Imperfectly Beautiful – My Role As An Aunt

I’m so excited to have our very first guest post from my dear sister Sarah. She has always been a wonderful sister and friend and she’s also a pretty amazing aunt. 

Twelve years. That’s how long I had waited to become an aunt. I had my oldest son when I was in college and my sisters were in high school. As you can imagine, they were pretty cool aunts for a little boy to have (still loving to act like kids themselves). Six years later we had a daughter. Another almost two years later and another daughter. And again just shy of two more years, another son. And my sisters continued to be awesome, fun, wonderful aunts. It seemed like a pretty sweet role. But here I was with four kids and still no nieces or nephews.

Then my sister, Lee, gave me the great news. I was finally going to be an aunt! A niece would arrive and she was/is pretty incredible (probably one of the most clever and entertaining kids I’ve met). Surely there was some spoiling to pay back.

To make things even better, a few months later my sister, Hannah, announced she too was having a baby. Aunt again! And this time a nephew! He snuck in quietly overnight so we headed that way on the morning of July 10 (bonus for me because now I got to see my sister on her 30th birthday!). I couldn’t wait (but would have to because I rode with my parents…and it was morning…which meant we could stop for breakfast). So we finally arrived at the hospital with full bellies and so much excitement to meet my first nephew, Gage Michael Wingo.

skin to skin

He was so tiny. Hannah was past her due date and had a pretty great pregnancy (as far as pregnancies go) so we were not expecting this tiny little guy. I think he was having a little trouble keeping his body temperature up so we didn’t get to pass him around as much as we would have liked, but he looked perfect and Hannah looked absolutely perfect being his mommy.

I can’t say I remember all the details of how things unfolded. Questions. Requests for prayer. Tests. More questions. More prayer. CMV diagnosis. More questions. I remember Hannah seeming a little scared but also so excited and in love with her little boy that it was as if she couldn’t see any differences or concerns. And who was I to question any of it?

The job I’d waited more than 12 years to have and now I felt completely inadequate for my title of “aunt.” I had four healthy kids and wasn’t sure what to do or say or ask about my sweet nephew’s special needs, nor my incredible sister’s joys and fears and reality. I felt unprepared and ill-equipped. How could I relate?

I told my friend (whose daughter, Eliana, was born with a rare genetic mutation the year before) how I was feeling.

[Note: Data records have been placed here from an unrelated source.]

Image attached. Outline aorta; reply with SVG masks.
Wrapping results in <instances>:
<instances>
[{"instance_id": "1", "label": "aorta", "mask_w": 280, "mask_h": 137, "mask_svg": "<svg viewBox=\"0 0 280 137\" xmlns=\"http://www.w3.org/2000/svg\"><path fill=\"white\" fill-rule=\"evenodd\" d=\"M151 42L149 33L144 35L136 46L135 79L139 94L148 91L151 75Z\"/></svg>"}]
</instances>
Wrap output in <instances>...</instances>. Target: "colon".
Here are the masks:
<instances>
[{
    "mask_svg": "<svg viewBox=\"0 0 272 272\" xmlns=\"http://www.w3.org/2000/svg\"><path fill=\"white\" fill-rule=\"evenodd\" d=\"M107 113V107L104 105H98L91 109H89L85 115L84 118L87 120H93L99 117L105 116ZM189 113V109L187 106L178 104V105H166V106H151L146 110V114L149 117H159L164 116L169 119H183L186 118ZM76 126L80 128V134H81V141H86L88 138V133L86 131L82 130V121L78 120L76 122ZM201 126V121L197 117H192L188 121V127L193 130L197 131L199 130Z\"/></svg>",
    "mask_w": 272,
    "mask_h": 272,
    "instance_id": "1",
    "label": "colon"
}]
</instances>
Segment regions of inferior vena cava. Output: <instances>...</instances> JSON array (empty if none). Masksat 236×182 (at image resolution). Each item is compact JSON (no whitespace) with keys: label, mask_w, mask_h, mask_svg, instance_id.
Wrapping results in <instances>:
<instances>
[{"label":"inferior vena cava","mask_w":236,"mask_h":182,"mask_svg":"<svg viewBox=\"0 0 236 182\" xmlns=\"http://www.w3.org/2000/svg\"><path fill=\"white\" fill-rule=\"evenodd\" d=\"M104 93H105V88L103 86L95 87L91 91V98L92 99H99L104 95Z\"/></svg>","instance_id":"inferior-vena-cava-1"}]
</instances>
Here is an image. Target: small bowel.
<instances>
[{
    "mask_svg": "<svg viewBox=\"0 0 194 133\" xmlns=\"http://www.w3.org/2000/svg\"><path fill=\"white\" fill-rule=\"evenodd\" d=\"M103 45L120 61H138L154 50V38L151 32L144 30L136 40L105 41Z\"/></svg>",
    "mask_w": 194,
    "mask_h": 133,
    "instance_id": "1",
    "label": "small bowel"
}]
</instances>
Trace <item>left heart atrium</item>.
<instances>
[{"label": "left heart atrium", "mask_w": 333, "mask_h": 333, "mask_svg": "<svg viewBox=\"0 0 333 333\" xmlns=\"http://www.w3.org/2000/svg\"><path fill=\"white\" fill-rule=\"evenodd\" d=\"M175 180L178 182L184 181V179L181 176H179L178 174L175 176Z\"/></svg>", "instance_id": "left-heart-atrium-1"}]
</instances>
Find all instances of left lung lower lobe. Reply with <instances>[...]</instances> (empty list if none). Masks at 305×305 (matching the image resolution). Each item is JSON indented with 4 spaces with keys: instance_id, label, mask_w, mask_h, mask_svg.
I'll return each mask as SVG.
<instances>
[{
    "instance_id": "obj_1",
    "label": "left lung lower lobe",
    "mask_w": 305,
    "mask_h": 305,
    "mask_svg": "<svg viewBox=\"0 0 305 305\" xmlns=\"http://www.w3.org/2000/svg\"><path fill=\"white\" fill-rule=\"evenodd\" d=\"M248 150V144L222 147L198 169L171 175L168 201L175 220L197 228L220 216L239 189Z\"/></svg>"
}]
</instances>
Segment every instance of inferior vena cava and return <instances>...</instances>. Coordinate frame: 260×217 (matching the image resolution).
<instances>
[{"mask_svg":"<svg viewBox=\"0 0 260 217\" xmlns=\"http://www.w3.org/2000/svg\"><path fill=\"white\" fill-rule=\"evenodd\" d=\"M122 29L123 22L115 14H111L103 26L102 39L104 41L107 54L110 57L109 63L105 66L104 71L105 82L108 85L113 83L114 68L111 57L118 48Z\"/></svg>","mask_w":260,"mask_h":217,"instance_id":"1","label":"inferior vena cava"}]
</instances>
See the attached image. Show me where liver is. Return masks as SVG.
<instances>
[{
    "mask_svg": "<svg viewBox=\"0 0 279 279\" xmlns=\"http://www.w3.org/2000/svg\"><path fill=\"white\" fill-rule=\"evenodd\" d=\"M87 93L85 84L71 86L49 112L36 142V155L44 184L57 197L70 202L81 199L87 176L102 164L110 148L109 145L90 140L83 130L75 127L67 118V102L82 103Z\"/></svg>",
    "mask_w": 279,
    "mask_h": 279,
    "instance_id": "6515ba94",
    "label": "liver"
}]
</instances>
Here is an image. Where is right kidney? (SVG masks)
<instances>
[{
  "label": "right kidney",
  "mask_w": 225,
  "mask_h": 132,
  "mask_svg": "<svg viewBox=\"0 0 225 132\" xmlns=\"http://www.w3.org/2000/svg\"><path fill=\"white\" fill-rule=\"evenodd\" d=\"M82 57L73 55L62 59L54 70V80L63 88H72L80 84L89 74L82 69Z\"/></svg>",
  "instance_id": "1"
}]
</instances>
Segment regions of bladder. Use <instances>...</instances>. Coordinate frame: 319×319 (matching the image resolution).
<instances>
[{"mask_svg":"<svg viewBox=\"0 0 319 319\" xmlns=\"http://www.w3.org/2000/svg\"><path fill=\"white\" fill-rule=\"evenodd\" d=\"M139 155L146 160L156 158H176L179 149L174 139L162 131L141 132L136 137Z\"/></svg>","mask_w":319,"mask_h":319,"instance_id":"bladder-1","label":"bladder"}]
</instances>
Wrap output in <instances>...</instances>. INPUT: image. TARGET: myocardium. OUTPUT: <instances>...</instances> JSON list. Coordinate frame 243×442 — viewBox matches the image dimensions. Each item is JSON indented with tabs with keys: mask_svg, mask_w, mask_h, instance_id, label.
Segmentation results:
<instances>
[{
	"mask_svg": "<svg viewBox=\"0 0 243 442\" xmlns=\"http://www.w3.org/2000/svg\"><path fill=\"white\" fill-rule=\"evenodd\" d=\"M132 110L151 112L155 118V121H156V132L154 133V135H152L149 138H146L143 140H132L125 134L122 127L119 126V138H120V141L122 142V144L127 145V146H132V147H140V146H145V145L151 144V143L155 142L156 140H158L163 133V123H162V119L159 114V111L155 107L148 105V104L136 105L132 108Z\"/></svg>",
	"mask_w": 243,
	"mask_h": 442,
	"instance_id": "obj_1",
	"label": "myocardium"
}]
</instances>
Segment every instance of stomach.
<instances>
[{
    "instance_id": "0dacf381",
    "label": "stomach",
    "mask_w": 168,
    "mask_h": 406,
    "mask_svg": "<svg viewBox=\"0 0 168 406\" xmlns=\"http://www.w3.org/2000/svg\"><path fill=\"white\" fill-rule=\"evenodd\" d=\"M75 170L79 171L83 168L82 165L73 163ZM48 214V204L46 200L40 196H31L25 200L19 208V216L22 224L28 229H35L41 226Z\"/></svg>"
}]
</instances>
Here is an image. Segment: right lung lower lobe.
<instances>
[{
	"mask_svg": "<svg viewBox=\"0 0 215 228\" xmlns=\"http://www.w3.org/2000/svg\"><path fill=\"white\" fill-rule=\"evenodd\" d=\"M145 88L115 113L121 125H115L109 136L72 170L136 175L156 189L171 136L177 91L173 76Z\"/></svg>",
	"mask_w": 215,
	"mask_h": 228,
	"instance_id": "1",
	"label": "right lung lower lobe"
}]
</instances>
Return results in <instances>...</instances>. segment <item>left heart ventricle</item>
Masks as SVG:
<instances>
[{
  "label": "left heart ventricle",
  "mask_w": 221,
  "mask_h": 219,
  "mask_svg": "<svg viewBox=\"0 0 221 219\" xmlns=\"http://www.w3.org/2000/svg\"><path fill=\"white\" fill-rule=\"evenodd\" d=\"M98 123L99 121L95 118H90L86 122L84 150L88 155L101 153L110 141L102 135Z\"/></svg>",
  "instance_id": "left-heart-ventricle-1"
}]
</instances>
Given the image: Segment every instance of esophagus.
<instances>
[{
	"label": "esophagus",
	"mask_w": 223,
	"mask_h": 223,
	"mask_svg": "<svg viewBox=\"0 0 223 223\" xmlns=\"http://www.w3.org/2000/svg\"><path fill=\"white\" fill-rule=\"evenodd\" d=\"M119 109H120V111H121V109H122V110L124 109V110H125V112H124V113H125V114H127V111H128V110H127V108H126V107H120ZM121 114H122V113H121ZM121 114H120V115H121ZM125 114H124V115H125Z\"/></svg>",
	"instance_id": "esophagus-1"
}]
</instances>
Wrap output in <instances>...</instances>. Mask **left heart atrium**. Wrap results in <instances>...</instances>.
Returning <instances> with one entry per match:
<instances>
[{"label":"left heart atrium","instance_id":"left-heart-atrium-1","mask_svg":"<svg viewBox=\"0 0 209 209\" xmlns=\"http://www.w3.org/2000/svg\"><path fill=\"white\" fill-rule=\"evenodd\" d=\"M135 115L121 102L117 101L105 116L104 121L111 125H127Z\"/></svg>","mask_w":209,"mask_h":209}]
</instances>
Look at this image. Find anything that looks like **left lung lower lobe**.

She gave me some great advice and perspective. And she reached out to Hannah to offer a kind of support and understanding I never could.

The thing is, when I stop worrying about not knowing what to say or do and just focus on loving and celebrating my amazing nephew and his mommy, it’s really not so complicated. Gage is such a blessing! Have you seen that smile? Those dreamy eyes? Heard that contagious laugh? How can you not be happy in his presence? I know I spend way too much time wrapped up in trivial things. Slowing down to just be with fantastic kids like Gage and Eliana–to appreciate how strong and wonderful these incredible little fighters are–is a perfect reminder of how imperfectly beautiful life truly is.

sisters

Bestgen family
Sarah with all her kids, from the left, Moses, Ellie, Norah, and Isaac. Her husband Danny is holding newborn Gage.

One Reply to “Imperfectly Beautiful – My Role As An Aunt”

  1. Being an aunt is truly a blessing. You girls were like nieces to me and are all pretty awesome! My nieces and nephews are some of my best friends and as most have started families of their own, I now have been granted the new title of ‘great aunt’! My heart runneth over!